Just be careful with your horse’s diet–basically keep feeding her what you’re feeding her, and try letting her out to pasture at night, when the sugars are lower. If you can’t do that, a grazing muzzle might help. Cushings horses are, eventually, prone to foot problems, which you absolutely don’t want.

I would make sure you have her tested. We have a retired (22) GP dressage gelding that takes an unusually long time to shed out (to the point of shedding out the last of his winter coat just before it’s time to start shedding out his summer coat) and his hair tends to be a bit wavy too. While in competition he had to be clipped several times a year. He was tested, thoroughly, for PPID and was negative.

So test, test, test!!!

That sounds exactly like my horse. sheds out really late, or at a different time than most horses. She just loves her hair. And I did body clip her sometimes during show season. The Power Pak did work really well though.
she has no other signs, very sound, keeping good weight, no excessive peeing or drinking water, no abnormal fatty deposits, etc. For a 25 year old horse, she is in excellent shape except for the longer hair at the wrong times.

My 25 year old QH is similar. Since he was about 18 he has grown a coat worthy of a Kentucky winter… Except I live in S florida. But other than his coat issue he holds weight really well and he still does walk trot lessons 2x a week. He wont shes out so I just have to shave him a few times a year to keep him comfortable.

Have a test done if it will make you sleep easier, but is long hair is the cony concern, then I wouldn’t be too concerned.
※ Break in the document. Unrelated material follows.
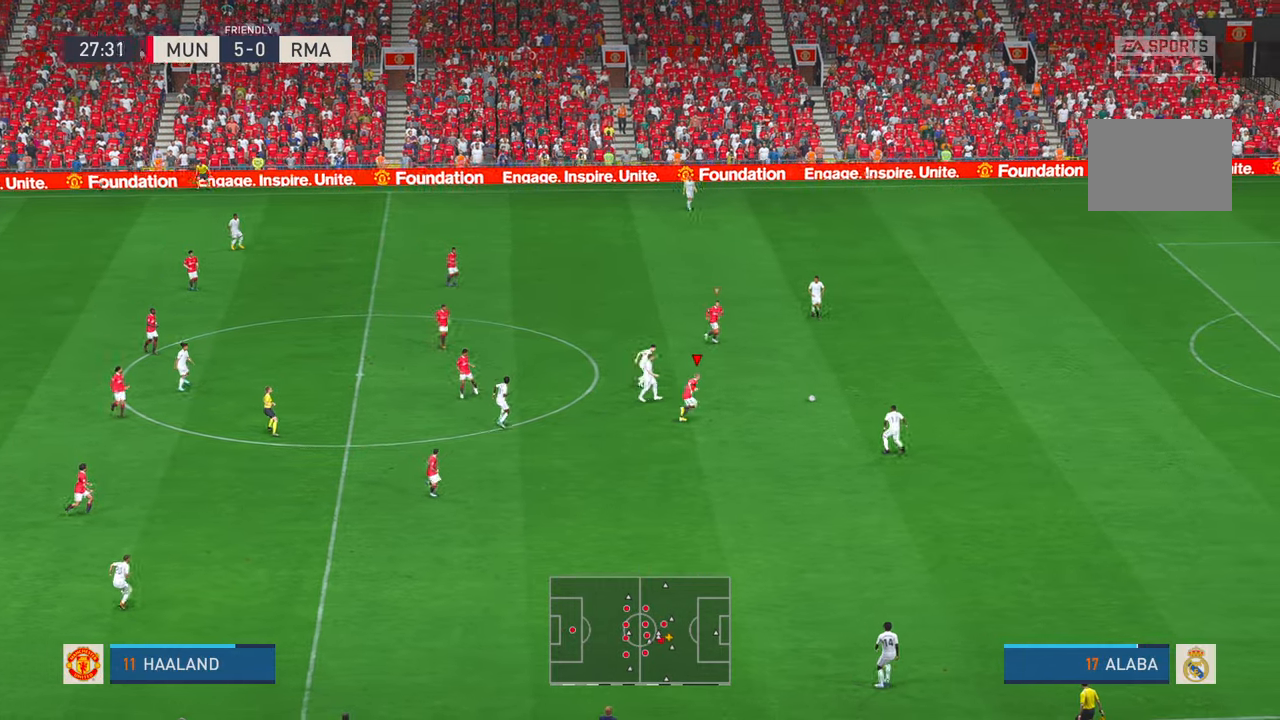
{"dt_ms": 500, "buttons": ["R2"], "left_stick": "right", "right_stick": "center", "events": [[16, "A", "down"], [116, "A", "up"], [233, "A", "down"], [283, "A", "up"]]}
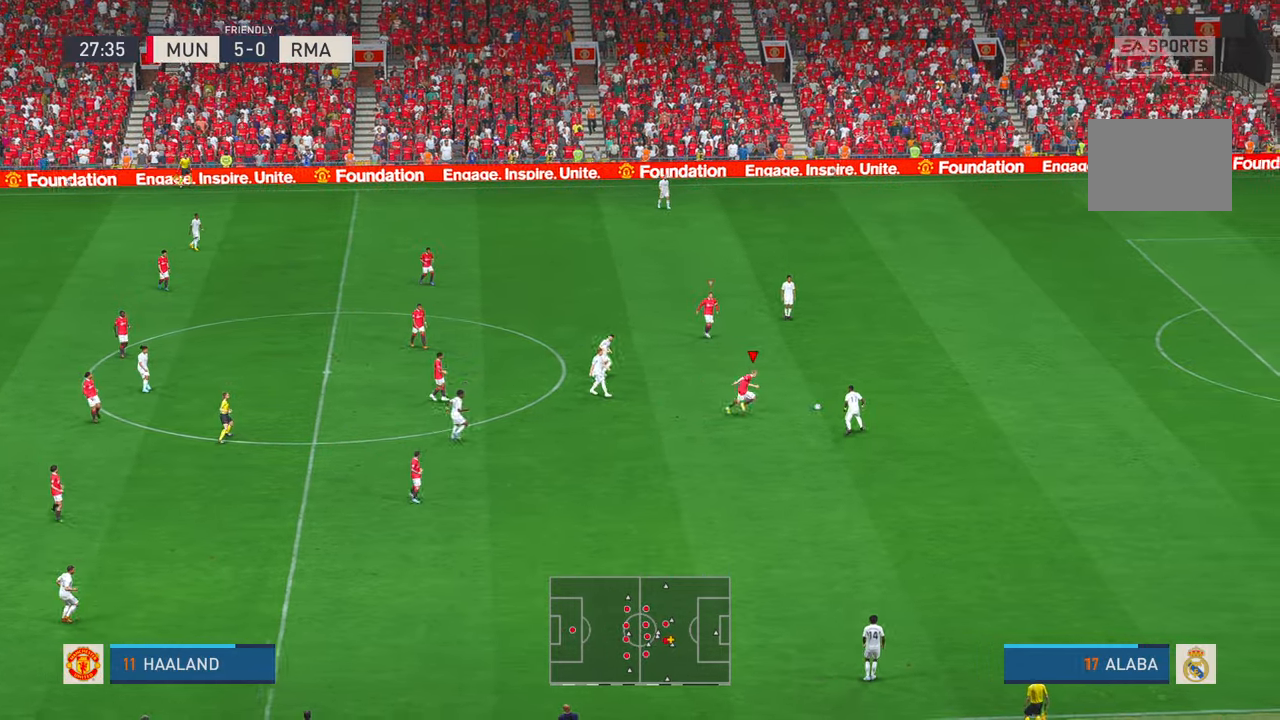
{"dt_ms": 500, "buttons": ["B", "X", "R2"], "left_stick": "right", "right_stick": "center", "events": [[300, "B", "down"], [416, "X", "down"]]}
Failure to shed is not a symptom of equine metabolic syndrome. Failure to shed is almost always indicitive of Cushings. My horse (24) had this issue and it got progressively worse. He tested negative for Cushings 2 yrs ago before finally testing positive now. He is being treated with Prascend which is preferable to the compounded pergolide. It’s a simple pill you drop in his feed and he eats it no problem. It also is not subject to the varying degrees of quality compounded pergolide can have, or the light sensitivity.

The other symptoms my guy showed, which are not typical- included bad periodontal disease- so bad, all of his top and bottom insicors were removed- along with repeated abscesses.

I would recommend a vet examine your horse. Many times, simple physical signs alone are enought to make a diagnosis. Mine started on Prascend prior to test results even coming in. The vet from a well known, highly respected clinic took one look at him and said, yep- Cushings.